Nicht die Herausforderungen sind ­größer geworden, vielmehr ist uns das gute Klima im Vergleich zu früher immer wichtiger geworden. Nur wenn wir ein gutes Umfeld im Betrieb schaffen, arbeiten die Mitarbeiter gern bei uns. Um das Fachkräfteproblem zu lösen, sollten wir noch stärker bereit sein, Vorbehalte abzubauen. Wir starten gerade mit dem Kolpingwerk, der IHK, dem Integrationsamt und weiteren Partnern ein Projekt, um Menschen unterschiedlicher Kulturen und Lebensläufe in die Arbeitswelt zu integrieren. Wir planen Praktika und wollen ihnen zeigen, dass es uns sehr ernst ist. Für uns sind Grundwerte wie Ehrlichkeit und Zuverlässigkeit entscheidend. Das nötige Fachwissen vermitteln wir ihnen.

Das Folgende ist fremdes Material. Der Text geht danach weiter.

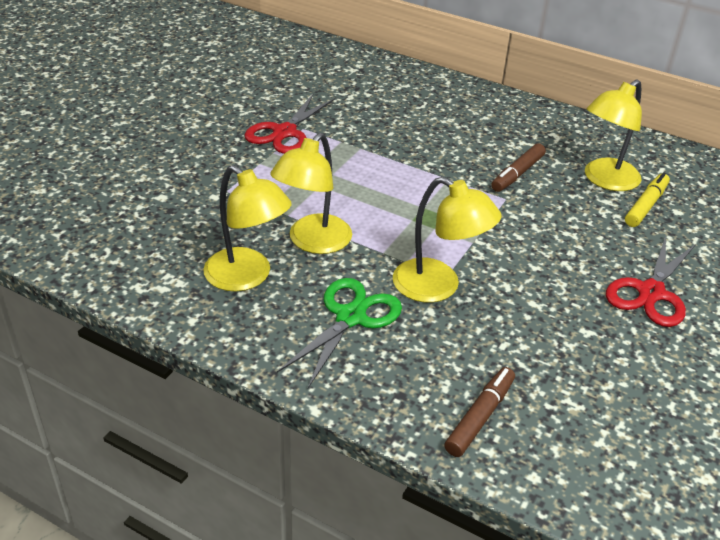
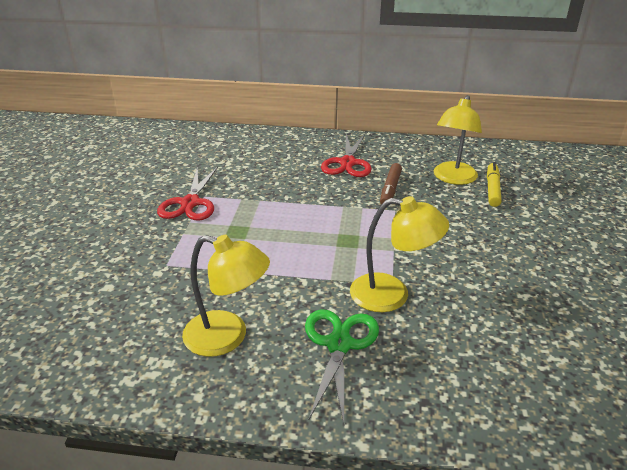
camera: 20 degrees left, 5 degrees down
yellow lamp [271,133,352,254] -> none
brown marker [444,367,515,457] -> none
red scissors [606,236,696,327] -> red scissors moved to [321,134,372,177]

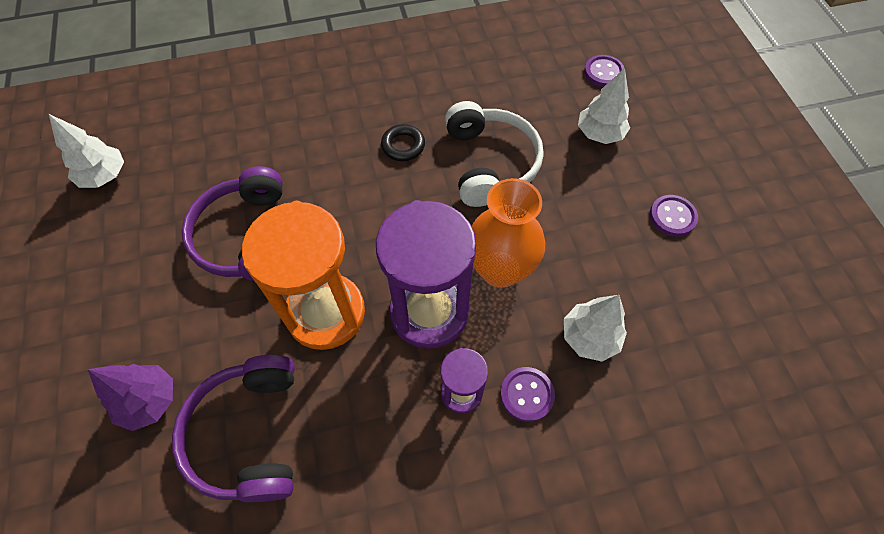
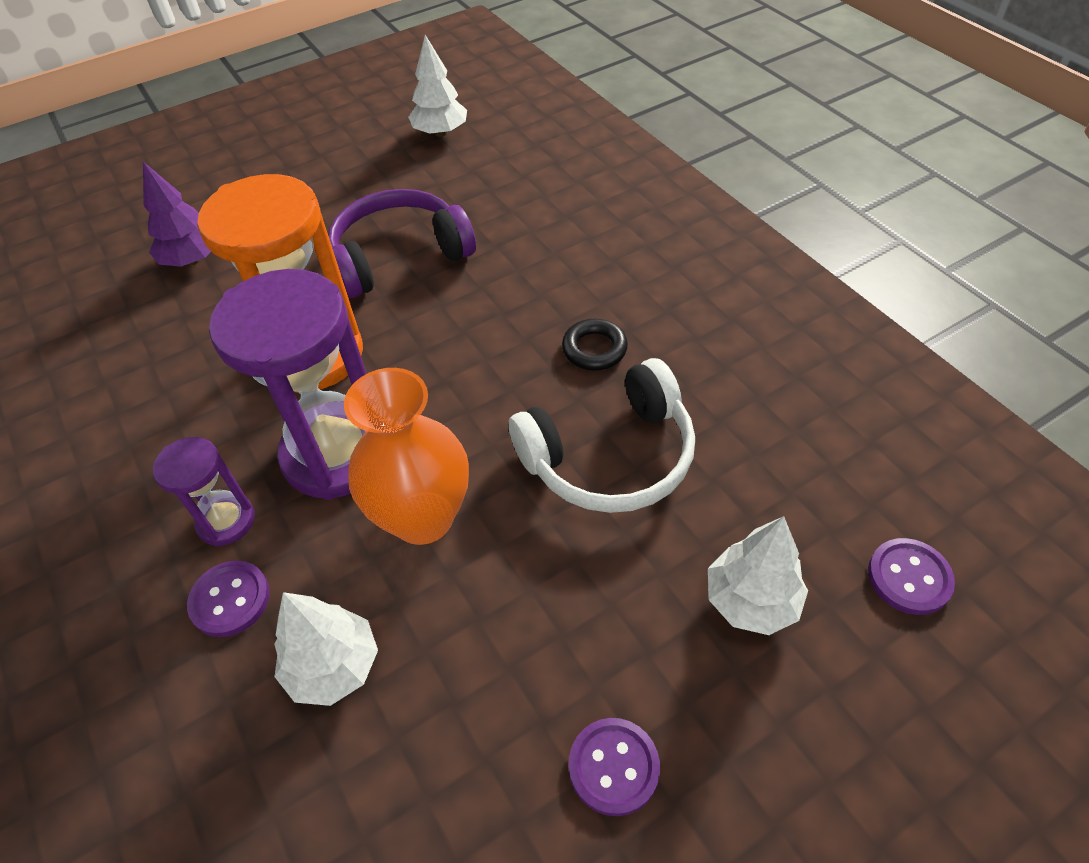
camera: 75 degrees right, 10 degrees down
purple headphones [172,355,295,502] -> none

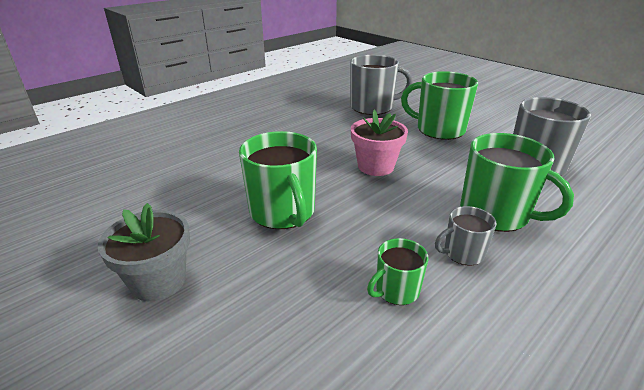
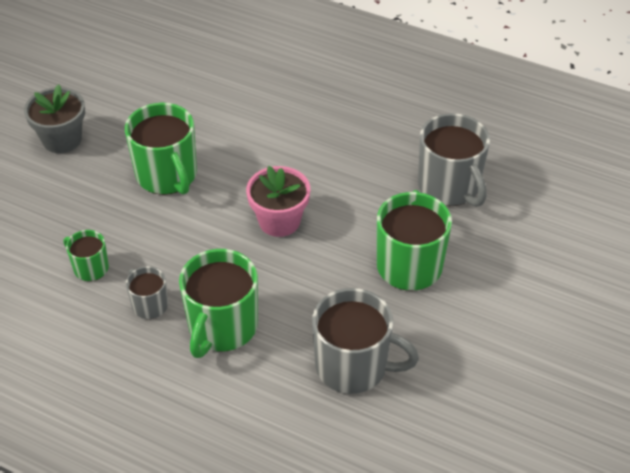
camera: 70 degrees right, 15 degrees up
green mug [239,131,317,229] -> green mug turned 75 degrees counterclockwise [125,103,197,195]

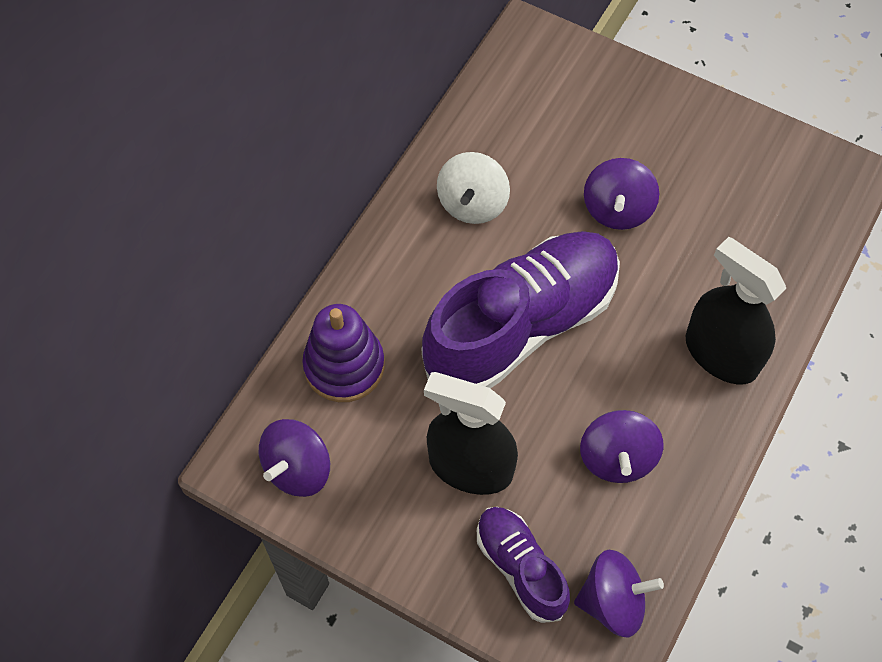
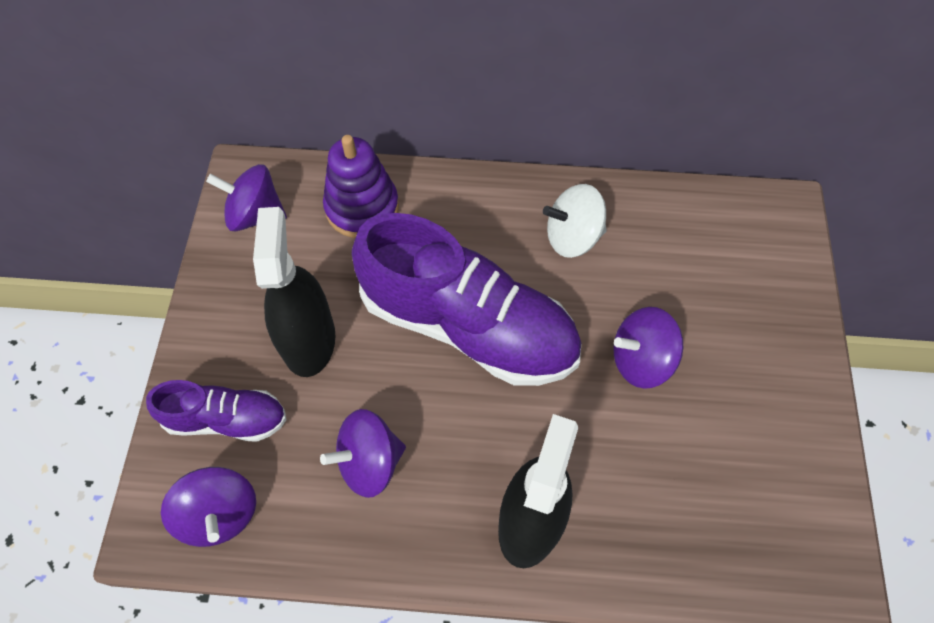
camera: 65 degrees right, 0 degrees up
purple shoe [477,507,570,623] -> purple shoe turned 60 degrees clockwise [146,380,287,442]

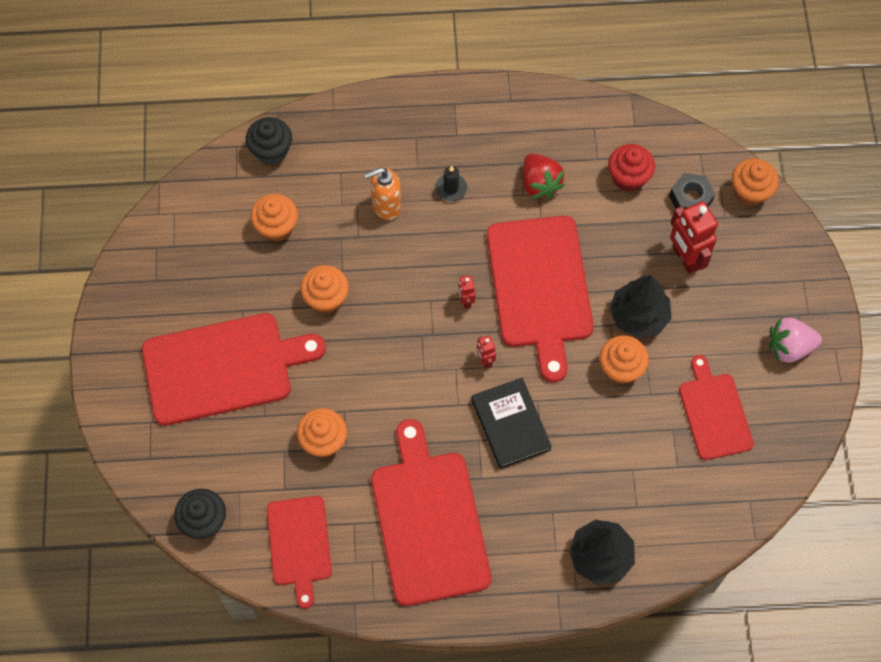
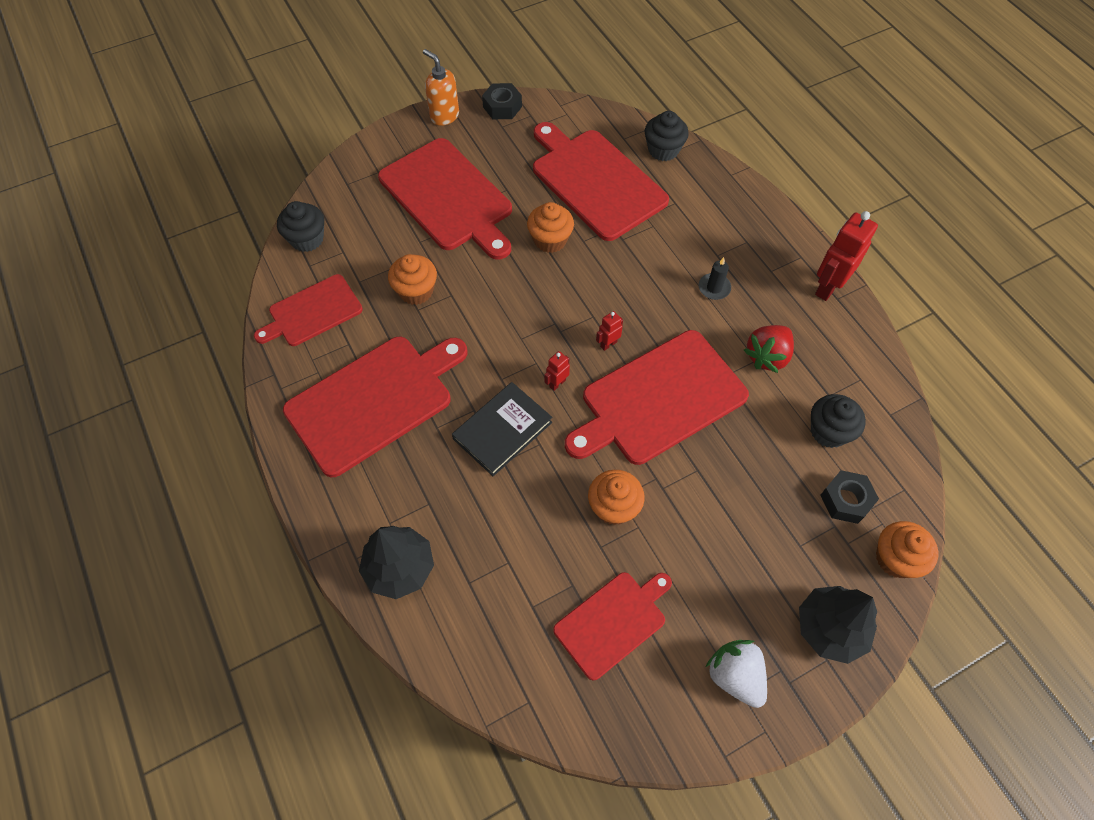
camera: 65 degrees right, 5 degrees down
orange cupcake [250,194,298,242] -> red cutting board [533,122,669,241]
orange soap dispenser [364,167,401,220] -> orange soap dispenser moved to [423,49,459,126]
red cupcake [608,144,655,192] -> black cupcake [811,394,866,448]
black tree [609,275,672,338] -> black tree moved to [799,586,877,664]
red robot [670,201,718,274] -> red robot moved to [815,211,878,301]
pink strawberry [769,318,822,363] -> white strawberry [706,640,767,708]
none -> black nut [482,83,522,119]

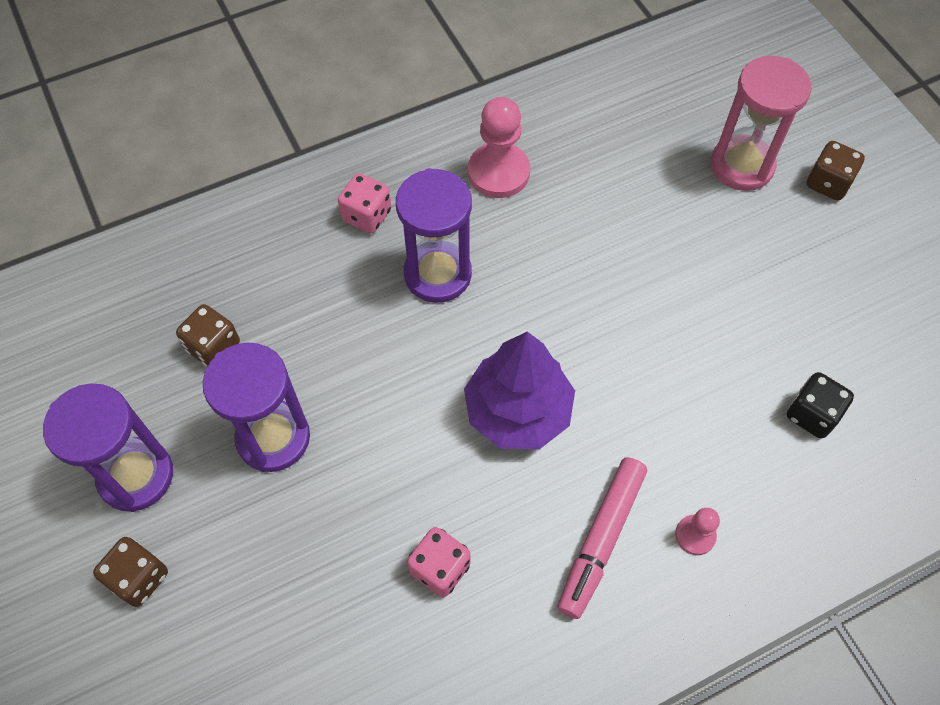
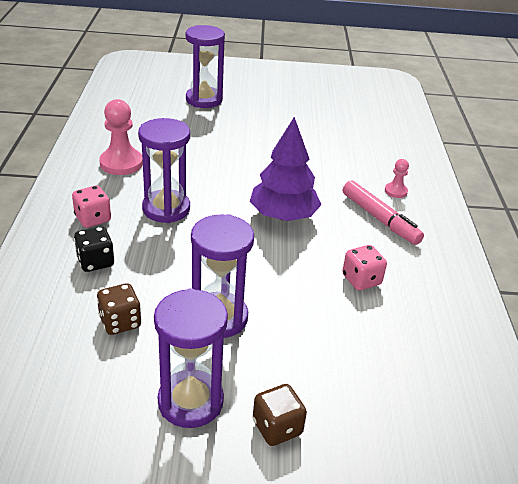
camera: 65 degrees left, 25 degrees down
pink hourglass [710,56,811,191] -> purple hourglass [185,25,225,108]
black dice [787,372,854,439] -> black dice moved to [74,226,114,272]
brown dice [807,141,865,200] -> none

Auch dabei sind Sie als Management dann besonders gefordert.

Zweifellos. Wir als Vorgesetzte sind die Lenker, wir müssen Entscheidungen treffen und den Rahmen schaffen. Wir haben uns übrigens schon 2015 bewusst dafür entschieden, dass wir zwar auch gern für Kunden aus der Autozulieferindustrie arbeiten, jedoch unser Hauptaugenmerk auf kleine, mittelständische Betriebe legen wollen. Service, Beratung und langfristige Beziehungen sind uns wichtiger als das schnelle Geschäft. Wir besuchen den Kunden und klären bei ihm vor Ort ab, wenn es ein Problem gibt. Dabei sind wir uns nicht zu schade, auch kleine Chargen zu bedienen.

Wie ist Ihre Vision für das Jahr 2035?

Dann bin ich Rentner, doch bis dahin haben wir uns vorgenommen, diesen Betrieb weiter zu automatisieren. Ich denke, dass unsere Mitarbeiter dann teilweise von kleinen Robotern, den sogenannten Cobots, unterstützt werden. Die ersten Konzepte haben eine Machbarkeitsstudie bereits mit positivem Ergebnis überstanden. Ganz sicher werde ich dieser Branche treu bleiben. Gummi klebt ‒ ich komme davon nicht mehr los.


Wagu Gummitechnik GmbH – die Fakten

Mit rund 120 Mitarbeitenden entwickelt, fertigt und liefert die Wagu Gummitechnik für Kunden aus weltweit 36 Ländern maßgeschneiderte Gummimischungen. Daraus werden zum Beispiel Dichtungssysteme, Walzenbezüge oder Korrosionsschutz sowie Antriebs und Pumpenelemente aus unterschiedlichsten Kautschuk Typen hergestellt.